The core challenge in political betting, in my view, is separating emotion from prediction. Most obviously this relates to being able to bet on results you don’t want to happen. Another aspect is ensuring you don’t chase losses or conversely get gunshy after a bad bet.
At some bookies, traders aren’t even allowed to see the profit/loss position on a market when they adjust the odds so they can’t let it influence their judgement. Here’s why, if I were placing my first bet on North Shropshire, I’d be backing the Tories.
Being the devil you know
The biggest card the Tories have to play in North Shropshire is that, demographically, it reflects their core vote fairly well. It is older, whiter, and more Leave-voting than the country at large. Their biggest problem is that it is exactly those voters who are currently shifting to ‘Don’t Know’ in national polls causing Labour leads.
There is a big ray of sunshine for the party, however: Those voters have not yet found an alternative they like. Nationally we are not seeing massive shifts to Labour (who are rising, but not nearly as much as the Tories are falling) but rather a fair amount of Tory voters now saying they wouldn’t vote at all or can’t say who they’d support.
This should help the Tories hold their vote together a bit more effectively, a challenge helped by their main opposition. Older, whiter, Leavers may not be thrilled with the government right now: But they dislike the Lib Dems much more generally speaking.
Bexley wasn’t too bad
The past few decades have several by-election precedents the Lib Dems are hoping to repeat. In Christchurch, 1993, a lead of 40% at the General Election was swept away by a 35% swing to the Lib Dems (North Shropshire would take 27%). Bermondsey, Brent East, Newbury, and Orpington are also spoken of fondly by activists.
But the past few weeks are much more encouraging for the government. Bexley and Old Sidcup took place before ‘Partygate’, but it was only last week and Labour were virtually tied in the polls already. The Tory vote share fell only 13%. Another result even vaguely like that and a hold is more or less assured.
It is true the Lib Dems are better at big by-election swings than Labour, just look at Chesham & Amersham. But even there they failed to get a swing large enough to win from this far back. And in much more fertile territory. Winning from 3rd is particularly rare, and might complicate that crucial tactical squeeze message.
Caution is advised
I do need to acknowledge the other side of this argument. In the past, really big swings have often been driven by extremely efficient tactical voting by the opposition. Just look at Bermondsey in 1983, the greatest swing in history, where the Tories went from 25% to almost losing their deposit.
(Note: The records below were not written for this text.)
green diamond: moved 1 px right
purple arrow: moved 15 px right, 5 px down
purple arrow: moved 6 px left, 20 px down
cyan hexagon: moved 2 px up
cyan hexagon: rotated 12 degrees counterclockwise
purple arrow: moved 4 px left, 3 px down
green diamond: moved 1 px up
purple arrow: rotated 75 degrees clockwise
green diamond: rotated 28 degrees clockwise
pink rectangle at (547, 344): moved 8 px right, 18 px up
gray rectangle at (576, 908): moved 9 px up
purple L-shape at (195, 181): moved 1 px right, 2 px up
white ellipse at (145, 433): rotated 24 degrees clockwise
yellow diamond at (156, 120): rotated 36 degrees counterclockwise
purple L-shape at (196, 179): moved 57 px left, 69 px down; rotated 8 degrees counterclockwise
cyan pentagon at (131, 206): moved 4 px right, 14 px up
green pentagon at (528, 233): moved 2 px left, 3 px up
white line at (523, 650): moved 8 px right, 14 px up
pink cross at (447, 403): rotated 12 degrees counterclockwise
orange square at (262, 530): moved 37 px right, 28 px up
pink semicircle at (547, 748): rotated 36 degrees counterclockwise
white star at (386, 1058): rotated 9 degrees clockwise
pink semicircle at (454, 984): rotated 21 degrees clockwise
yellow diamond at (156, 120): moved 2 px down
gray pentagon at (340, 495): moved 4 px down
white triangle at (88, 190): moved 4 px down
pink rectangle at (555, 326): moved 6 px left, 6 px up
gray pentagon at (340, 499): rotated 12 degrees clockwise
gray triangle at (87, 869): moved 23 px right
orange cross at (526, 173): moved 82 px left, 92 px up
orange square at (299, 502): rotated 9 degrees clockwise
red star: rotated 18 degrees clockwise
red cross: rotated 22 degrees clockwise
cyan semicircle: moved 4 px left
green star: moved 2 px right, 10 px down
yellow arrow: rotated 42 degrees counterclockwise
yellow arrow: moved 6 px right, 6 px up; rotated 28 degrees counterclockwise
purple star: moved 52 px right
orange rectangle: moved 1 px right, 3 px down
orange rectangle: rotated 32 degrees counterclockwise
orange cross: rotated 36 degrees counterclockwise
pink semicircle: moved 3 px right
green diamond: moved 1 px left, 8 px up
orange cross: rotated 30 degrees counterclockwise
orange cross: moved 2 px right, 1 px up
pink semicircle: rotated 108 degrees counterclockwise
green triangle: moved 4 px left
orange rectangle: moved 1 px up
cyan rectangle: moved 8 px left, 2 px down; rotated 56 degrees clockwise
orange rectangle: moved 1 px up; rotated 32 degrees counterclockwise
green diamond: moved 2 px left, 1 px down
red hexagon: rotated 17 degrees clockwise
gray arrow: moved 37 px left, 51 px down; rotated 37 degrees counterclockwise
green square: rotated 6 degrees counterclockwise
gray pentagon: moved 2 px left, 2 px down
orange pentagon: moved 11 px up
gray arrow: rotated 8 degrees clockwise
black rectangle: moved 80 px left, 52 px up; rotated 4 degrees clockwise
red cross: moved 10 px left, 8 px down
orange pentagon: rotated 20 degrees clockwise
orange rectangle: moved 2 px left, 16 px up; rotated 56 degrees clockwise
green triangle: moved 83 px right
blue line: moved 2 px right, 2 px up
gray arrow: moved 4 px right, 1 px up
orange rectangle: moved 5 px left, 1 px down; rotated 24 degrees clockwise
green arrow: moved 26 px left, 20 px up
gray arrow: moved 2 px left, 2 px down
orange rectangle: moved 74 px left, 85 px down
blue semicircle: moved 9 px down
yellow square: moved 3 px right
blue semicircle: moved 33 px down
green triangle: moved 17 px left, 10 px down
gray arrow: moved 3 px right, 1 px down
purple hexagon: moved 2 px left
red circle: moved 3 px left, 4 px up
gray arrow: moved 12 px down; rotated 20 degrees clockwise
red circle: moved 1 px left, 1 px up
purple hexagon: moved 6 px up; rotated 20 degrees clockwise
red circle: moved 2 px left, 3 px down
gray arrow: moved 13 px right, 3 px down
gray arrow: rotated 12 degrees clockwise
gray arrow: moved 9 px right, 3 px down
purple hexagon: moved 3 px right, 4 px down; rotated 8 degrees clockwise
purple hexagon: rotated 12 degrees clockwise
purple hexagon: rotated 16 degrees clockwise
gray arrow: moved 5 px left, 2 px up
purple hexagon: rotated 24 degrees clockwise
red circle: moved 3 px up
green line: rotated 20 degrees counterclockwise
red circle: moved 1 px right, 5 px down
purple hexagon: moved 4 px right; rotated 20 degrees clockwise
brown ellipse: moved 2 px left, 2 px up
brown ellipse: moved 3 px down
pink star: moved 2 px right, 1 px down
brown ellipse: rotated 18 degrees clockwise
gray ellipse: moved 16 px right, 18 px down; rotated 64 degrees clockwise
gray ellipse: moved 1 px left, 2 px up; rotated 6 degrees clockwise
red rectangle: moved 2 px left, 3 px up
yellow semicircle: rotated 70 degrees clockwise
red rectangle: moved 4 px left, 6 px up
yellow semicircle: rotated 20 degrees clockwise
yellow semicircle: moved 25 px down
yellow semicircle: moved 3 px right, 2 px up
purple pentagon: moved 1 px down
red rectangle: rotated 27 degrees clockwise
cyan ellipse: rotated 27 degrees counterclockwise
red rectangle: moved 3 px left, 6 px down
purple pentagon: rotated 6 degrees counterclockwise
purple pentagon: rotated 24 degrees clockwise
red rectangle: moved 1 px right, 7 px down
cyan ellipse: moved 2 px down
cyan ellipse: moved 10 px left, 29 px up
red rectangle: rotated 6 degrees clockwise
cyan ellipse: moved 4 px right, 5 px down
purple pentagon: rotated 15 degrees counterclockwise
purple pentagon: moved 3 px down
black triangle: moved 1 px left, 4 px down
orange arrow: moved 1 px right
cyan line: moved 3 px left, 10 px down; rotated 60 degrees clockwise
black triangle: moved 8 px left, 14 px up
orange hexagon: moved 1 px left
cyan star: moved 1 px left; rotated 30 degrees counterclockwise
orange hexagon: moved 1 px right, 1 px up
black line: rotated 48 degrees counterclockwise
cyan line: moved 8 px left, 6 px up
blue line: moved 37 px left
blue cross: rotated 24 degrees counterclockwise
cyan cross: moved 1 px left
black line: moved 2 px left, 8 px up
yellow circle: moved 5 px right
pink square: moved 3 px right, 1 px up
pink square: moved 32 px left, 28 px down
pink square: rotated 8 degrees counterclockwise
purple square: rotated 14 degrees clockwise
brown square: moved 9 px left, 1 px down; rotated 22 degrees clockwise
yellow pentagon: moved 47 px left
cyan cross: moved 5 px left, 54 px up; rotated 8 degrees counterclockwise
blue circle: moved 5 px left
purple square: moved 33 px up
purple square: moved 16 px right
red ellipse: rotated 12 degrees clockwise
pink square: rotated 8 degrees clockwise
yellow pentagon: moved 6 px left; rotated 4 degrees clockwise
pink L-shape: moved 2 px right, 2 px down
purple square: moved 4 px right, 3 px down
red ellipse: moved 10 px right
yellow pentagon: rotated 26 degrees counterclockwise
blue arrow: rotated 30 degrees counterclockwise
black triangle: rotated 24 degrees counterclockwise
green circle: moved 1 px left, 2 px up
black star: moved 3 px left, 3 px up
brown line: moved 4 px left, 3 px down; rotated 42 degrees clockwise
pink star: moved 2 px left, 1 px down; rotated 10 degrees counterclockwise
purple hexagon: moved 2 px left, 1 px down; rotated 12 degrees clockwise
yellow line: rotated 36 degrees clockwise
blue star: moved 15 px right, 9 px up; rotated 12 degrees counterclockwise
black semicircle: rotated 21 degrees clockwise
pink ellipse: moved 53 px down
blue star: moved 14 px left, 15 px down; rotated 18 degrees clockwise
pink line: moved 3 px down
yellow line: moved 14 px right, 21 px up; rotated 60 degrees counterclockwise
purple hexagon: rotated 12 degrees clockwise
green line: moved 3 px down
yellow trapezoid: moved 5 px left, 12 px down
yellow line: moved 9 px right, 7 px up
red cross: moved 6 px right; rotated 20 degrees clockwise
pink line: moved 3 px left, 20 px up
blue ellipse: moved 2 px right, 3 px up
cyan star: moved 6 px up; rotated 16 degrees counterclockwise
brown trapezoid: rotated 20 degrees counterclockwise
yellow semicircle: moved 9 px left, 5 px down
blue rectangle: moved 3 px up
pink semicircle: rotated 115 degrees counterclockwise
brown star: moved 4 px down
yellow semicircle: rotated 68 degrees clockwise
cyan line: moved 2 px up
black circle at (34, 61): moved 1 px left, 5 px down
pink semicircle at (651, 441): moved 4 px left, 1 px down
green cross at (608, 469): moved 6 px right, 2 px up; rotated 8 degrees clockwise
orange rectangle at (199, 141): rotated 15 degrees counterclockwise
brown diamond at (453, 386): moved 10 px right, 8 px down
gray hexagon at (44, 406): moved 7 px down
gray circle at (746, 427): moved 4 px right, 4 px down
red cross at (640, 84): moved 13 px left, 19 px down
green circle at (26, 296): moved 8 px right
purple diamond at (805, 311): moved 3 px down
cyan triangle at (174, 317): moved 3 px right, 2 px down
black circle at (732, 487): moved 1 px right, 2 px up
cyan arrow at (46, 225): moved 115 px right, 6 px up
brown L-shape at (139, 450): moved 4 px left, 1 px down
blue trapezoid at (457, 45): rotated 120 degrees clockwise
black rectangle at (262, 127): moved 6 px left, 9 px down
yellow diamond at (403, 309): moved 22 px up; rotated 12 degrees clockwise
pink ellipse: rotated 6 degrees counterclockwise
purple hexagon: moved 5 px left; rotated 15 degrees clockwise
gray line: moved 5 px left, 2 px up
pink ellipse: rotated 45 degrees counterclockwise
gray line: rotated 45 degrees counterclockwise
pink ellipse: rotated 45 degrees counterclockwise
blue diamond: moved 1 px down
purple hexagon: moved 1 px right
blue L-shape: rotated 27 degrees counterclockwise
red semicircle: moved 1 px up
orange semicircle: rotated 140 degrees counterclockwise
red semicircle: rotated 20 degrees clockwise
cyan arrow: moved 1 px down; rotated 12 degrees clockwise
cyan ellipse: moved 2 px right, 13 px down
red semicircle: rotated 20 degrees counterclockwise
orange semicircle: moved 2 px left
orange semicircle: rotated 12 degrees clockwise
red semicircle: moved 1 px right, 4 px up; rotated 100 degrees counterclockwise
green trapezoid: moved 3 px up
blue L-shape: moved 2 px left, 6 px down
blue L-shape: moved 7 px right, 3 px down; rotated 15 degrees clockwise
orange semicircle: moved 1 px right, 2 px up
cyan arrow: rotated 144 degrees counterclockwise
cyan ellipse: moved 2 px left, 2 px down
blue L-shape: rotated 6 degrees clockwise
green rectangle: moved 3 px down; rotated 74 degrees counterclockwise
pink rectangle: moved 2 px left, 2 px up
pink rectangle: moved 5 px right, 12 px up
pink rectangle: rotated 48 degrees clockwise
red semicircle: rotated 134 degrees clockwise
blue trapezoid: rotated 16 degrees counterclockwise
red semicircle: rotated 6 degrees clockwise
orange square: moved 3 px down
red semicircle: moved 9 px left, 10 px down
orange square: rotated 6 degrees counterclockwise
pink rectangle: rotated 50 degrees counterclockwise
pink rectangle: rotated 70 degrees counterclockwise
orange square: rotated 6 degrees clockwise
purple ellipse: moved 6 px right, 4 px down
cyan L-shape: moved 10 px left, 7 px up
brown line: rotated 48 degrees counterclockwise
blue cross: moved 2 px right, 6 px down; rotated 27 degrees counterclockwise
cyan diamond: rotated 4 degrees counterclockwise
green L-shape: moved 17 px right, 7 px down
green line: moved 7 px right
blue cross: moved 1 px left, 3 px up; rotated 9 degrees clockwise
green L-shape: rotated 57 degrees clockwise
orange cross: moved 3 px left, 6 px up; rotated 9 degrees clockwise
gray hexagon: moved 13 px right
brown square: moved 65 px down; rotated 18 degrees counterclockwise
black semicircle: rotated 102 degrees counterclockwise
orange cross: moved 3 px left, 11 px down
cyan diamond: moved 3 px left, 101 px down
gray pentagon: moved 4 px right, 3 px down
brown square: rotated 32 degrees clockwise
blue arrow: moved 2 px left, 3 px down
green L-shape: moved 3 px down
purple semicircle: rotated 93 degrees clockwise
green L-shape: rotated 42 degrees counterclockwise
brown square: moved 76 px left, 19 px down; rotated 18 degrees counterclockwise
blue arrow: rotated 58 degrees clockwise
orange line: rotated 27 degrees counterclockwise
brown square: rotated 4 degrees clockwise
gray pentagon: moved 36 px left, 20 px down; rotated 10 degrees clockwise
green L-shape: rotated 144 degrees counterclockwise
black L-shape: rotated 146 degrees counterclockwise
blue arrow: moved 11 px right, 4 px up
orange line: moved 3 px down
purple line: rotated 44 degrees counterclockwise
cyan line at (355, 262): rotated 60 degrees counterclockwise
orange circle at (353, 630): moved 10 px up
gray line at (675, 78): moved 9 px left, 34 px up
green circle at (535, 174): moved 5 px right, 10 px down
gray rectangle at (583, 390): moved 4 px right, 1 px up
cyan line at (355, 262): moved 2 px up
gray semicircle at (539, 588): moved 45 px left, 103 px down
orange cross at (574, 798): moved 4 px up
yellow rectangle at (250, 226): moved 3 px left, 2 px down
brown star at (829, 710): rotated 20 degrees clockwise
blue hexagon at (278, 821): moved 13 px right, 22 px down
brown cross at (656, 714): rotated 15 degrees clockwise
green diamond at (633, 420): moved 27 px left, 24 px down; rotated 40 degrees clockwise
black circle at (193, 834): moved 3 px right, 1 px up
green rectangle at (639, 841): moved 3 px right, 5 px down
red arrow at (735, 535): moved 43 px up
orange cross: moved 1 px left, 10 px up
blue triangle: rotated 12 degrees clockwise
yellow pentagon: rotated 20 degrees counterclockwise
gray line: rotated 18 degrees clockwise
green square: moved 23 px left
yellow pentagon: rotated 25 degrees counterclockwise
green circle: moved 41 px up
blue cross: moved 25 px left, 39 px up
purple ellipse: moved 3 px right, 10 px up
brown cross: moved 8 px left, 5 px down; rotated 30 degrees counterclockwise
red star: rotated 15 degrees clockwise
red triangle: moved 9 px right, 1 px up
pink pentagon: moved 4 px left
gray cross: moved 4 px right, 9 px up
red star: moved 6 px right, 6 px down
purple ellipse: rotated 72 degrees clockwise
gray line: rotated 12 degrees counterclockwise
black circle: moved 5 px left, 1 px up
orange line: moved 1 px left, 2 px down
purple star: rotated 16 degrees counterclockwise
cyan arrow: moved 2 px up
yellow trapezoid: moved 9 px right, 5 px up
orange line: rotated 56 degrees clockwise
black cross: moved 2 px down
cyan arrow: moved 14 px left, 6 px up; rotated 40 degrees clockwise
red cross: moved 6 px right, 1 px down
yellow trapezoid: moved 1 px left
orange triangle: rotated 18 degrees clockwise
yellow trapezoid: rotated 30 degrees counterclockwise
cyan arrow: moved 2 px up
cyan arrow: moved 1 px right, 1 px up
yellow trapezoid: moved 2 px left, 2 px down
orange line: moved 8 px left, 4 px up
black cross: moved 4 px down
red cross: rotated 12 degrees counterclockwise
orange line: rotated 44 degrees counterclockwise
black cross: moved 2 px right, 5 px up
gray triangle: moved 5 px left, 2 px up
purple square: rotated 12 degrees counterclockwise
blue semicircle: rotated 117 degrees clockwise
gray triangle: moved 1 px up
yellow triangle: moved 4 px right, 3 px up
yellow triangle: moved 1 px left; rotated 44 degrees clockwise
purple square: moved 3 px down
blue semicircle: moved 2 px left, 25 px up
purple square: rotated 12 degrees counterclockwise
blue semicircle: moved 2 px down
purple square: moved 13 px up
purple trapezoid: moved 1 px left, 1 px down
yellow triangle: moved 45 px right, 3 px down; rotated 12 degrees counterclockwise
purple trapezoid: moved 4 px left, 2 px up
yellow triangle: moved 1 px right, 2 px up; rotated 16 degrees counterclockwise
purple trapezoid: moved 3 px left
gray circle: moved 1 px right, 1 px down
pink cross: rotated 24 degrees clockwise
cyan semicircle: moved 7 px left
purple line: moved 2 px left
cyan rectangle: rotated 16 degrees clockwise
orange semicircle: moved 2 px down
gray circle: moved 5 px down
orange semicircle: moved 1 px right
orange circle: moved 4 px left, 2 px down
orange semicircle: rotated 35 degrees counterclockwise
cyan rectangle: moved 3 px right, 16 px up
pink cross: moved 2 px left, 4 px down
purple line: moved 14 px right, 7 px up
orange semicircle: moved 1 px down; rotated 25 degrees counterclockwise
And in Winchester, 1997, Labour were squeezed to under 2% despite their national popularity.
The Tories also have problems on their right flank. Richard Tice’s 6.6% in Bexley and Old Sidcup wasn’t particularly impressive, but even that level of support would be votes the Tories might not be able to afford losing this time – and we have seen Reform UK polling better nationally this week than before.
For my mind, the value is still with the Tories due simply to the scale of the challenge and the imperfect ground for the challengers. But the political situation is unusually fluid right now, and anything from a comfortable Tory hold to a stunning defeat are perfectly possible. I’d keep my stakes low if entering the market now, but I’d enter on the blue side of the bet.